博士・修士 論文発表会 2022
博士課程3年: 亀井 雄斗 (KamLAND)
- Feb. 22, 2022
- 研究成果
博士課程3年: 亀井 雄斗 (KamLAND) 発表:2022年1月27日
『Hunting Massive Majoron Emission in Neutrinoless Double-Beta Decay of 136Xe with KamLAND-Zen』
(KamLAND-Zenによる136Xeのニュートリノを伴わない二重ベータ崩壊における
有質量マヨロン放出過程の探索)
論文概要
素粒子の一つであるニュートリノは、標準理論の枠組みの中で唯一マヨラナ性を
持つ可能性があります。
マヨラナ性とは粒子と反粒子の区別がない性質のことで、他の粒子に比べて小さ
なニュートリノ質量を自然に説明する理論や物質優勢宇宙を作るメカニズムを説
明する理論などを成り立たせるために、ニュートリノがマヨラナ性を持つことが
期待されています。
実験的な検証はニュートリノを伴わない二重ベータ崩壊という未発見の現象を観
測することで行え、この手段が現状実現可能な唯一の検証方法です。
また、ニュートリノがマヨラナ性を持つとレプトン数の保存が破れますが、これ
が広域的な自発的対称性の破れによるものであれば南部ゴールドストン粒子とし
てマヨロンという新粒子が現れます。
マヨロンは通常質量を持たないですが、擬南部ゴールドストン粒子として質量を
持つ場合も議論されています。
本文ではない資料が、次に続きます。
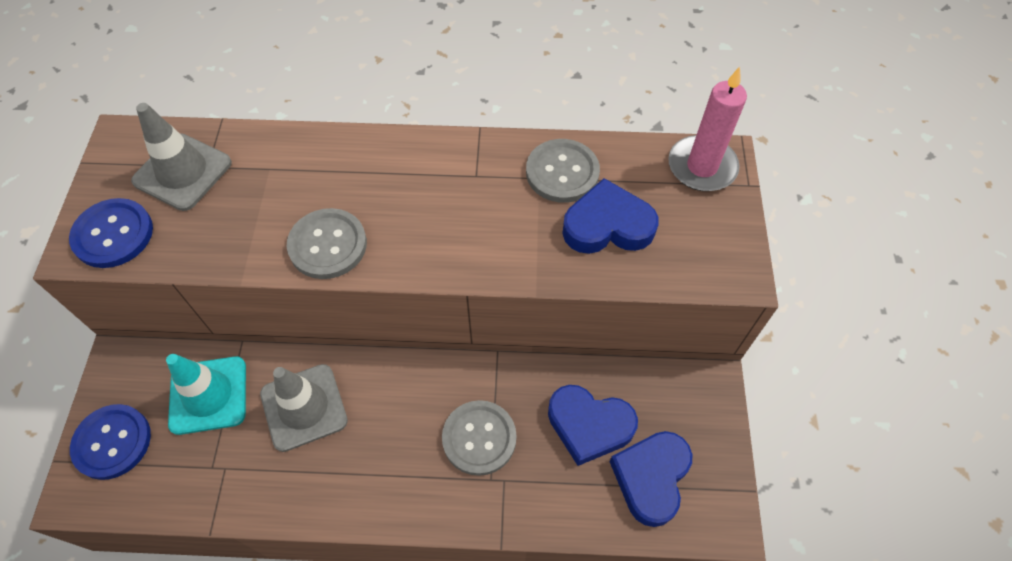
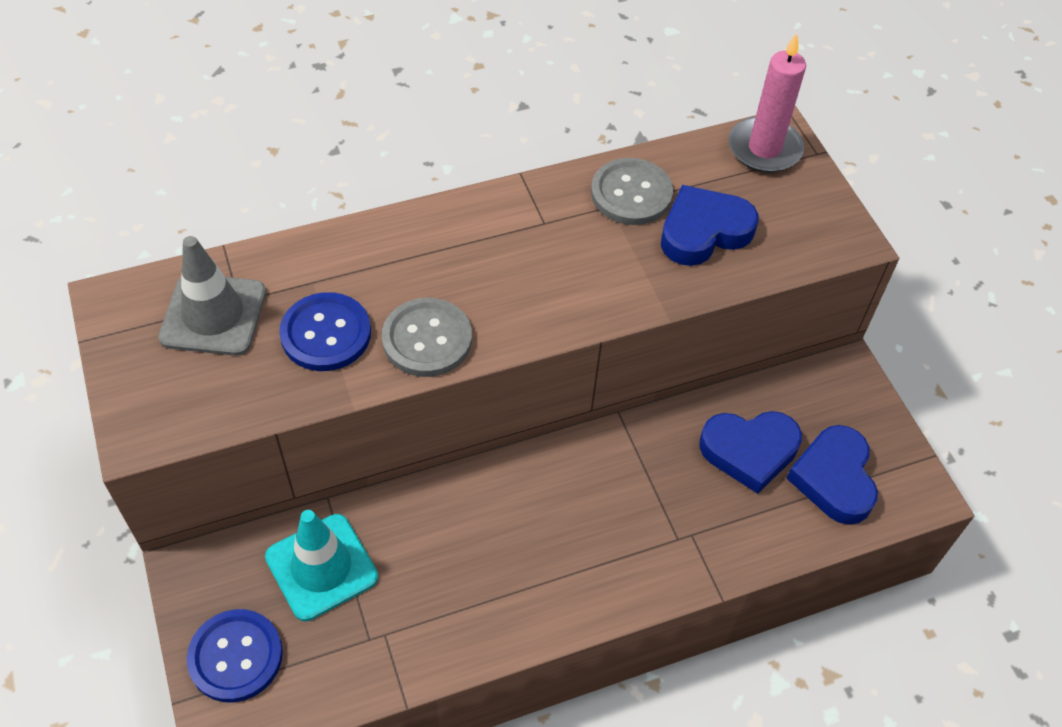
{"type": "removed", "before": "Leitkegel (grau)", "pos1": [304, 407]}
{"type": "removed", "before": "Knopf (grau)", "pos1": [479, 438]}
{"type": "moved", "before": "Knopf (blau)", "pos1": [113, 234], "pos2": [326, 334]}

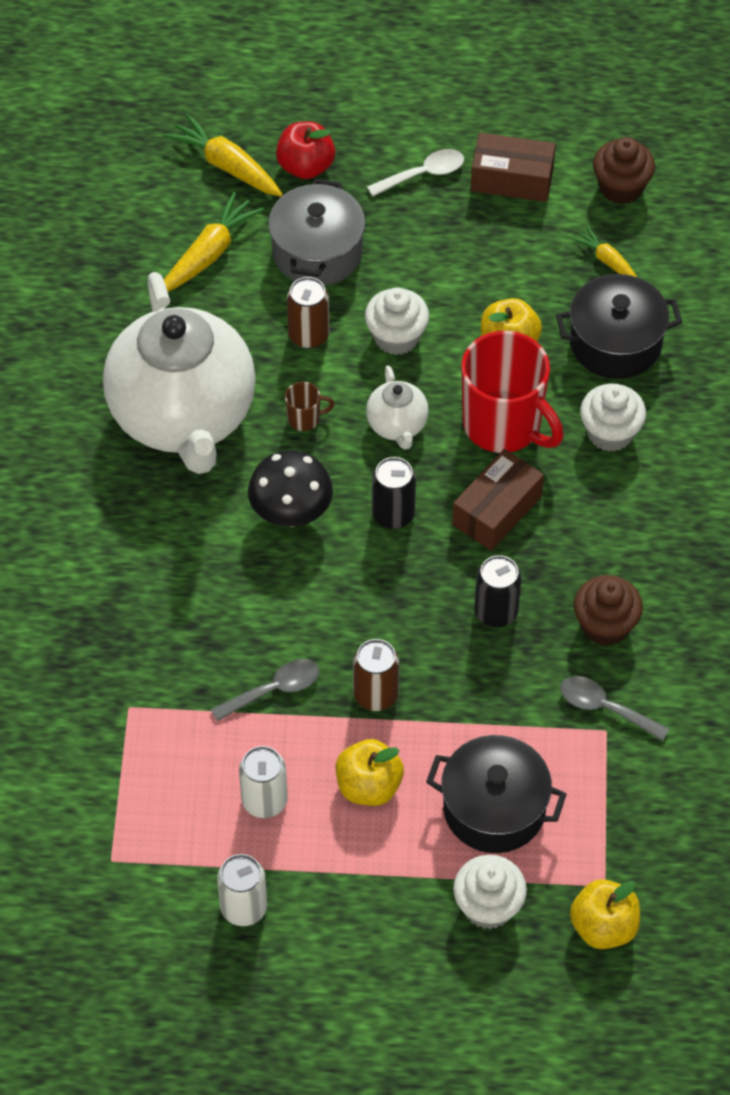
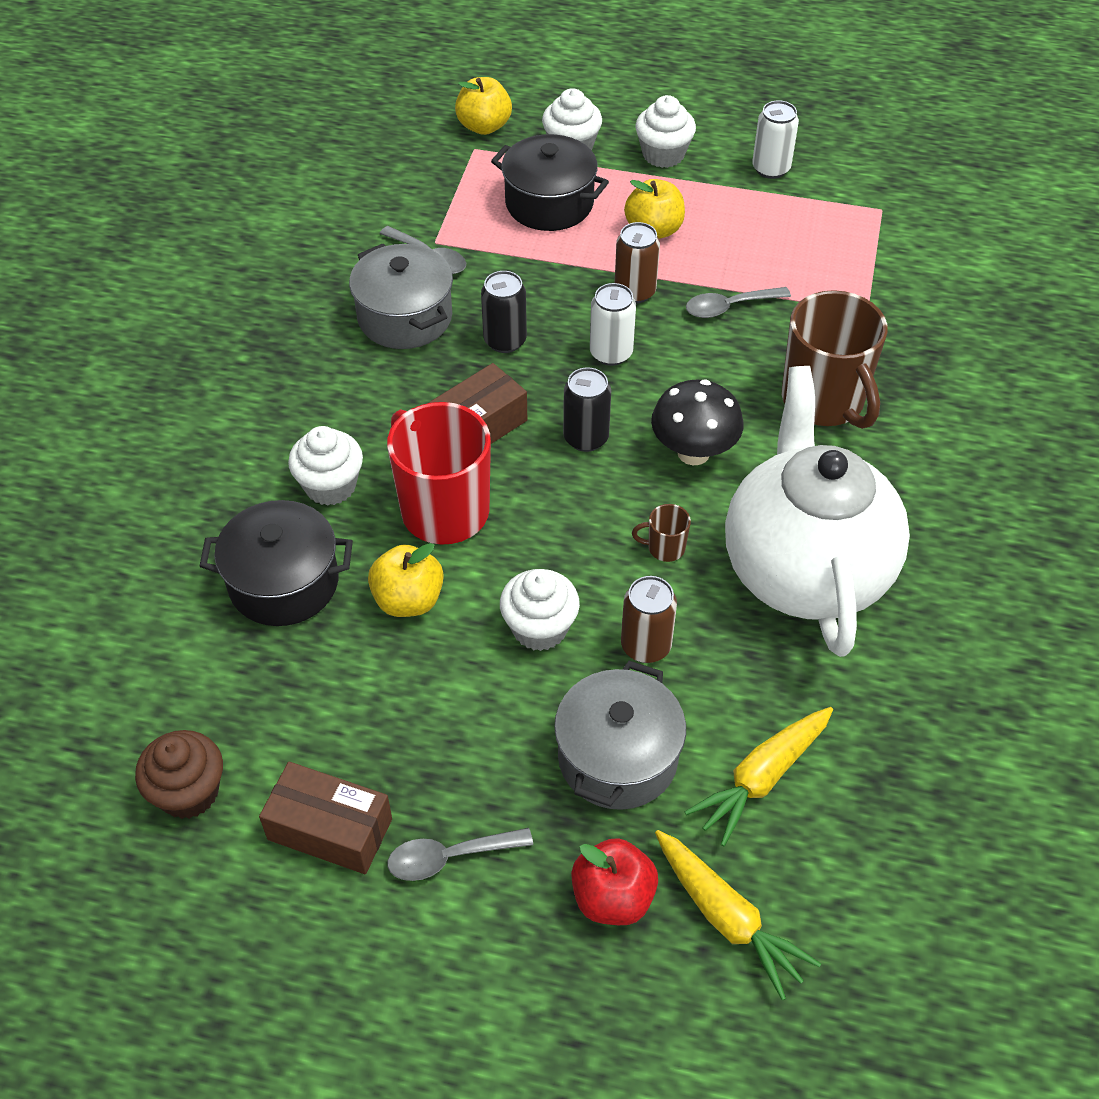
{"type": "removed", "before": "Teekanne (weiß)", "pos1": [397, 426]}
{"type": "removed", "before": "Karotte (gelb)", "pos1": [607, 261]}
{"type": "added", "after": "Muffin (weiß)", "pos2": [663, 154]}
{"type": "added", "after": "Tasse (braun)", "pos2": [824, 401]}
{"type": "moved", "before": "Dose (weiß)", "pos1": [264, 801], "pos2": [611, 353]}
{"type": "replaced", "before": "Muffin (braun)", "after": "Kochtopf (grau)", "pos1": [605, 625], "pos2": [405, 317]}
{"type": "recoloured", "before": "Löffel (weiß)", "after": "Löffel (grau)", "pos1": [423, 174], "pos2": [449, 857]}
質量を持つ場合、物理学の大きな謎の一つである
暗黒物質の正体になることが期待されています。
ニュートリノを伴わない二重ベータ崩壊はマヨロンの放出を伴う崩壊過程も可能
であり、その観測はマヨロンの存在を示す方法の1つです。
本博士論文は世界で初めてキセノン136が起こすニュートリノを伴わない二重ベ
ータ崩壊の有質量マヨロン放出過程を探索し、結果を報告しました。
マヨロンの質量の大きさによっては超新星爆発の観測によるニュートリノ とマ
ヨロンの結合への制限を超え、厳しい制限を得ることができました。
また、無質量マヨロン放出過程についても従来の結果を更新し、その半減期に対
して世界で最も厳しい下限値を示しています。
観測はニュートリノを伴わない二重ベータ崩壊探索実験であるKamLAND-Zen 800
実験によるものです。
KamLAND-Zen 800では、二重ベータ崩壊核としてキセノン136を745kg用いて低
放射能大型液体シンチレータ検出器であるKamLANDにより2019年1月から観測が行
われています。
一𥝱年オーダー以上とされる非常に長いマヨロン放出過程の半減期を測定するた
めには低背景事象での観測が重要となります。
観測準備の段階では、キセノン136を溶かした液体シンチレータの容器であるナ
イロン製バルーンをいかにきれいに作成し、KamLAND検出器に導入するかが課題
でした。
また、観測中では解析によって背景事象を除く努力がされています。筆者は背景
事象の1つである宇宙線ミューオンによって生成される不安定核種の崩壊の理解
にも取り組みました。
他にも20年以上の運用を続けるKamLAND検出器は、経年によりコンディションが
変わっていきます。そこで観測への影響を小さくするための努力がハードウェア、
解析の両面から行われています。
このような物理探索に向けた数々の努力の結果、低放射能環境での2年近くの観
測が安定して行え、データ解析をすることで本論文をまとめることができました。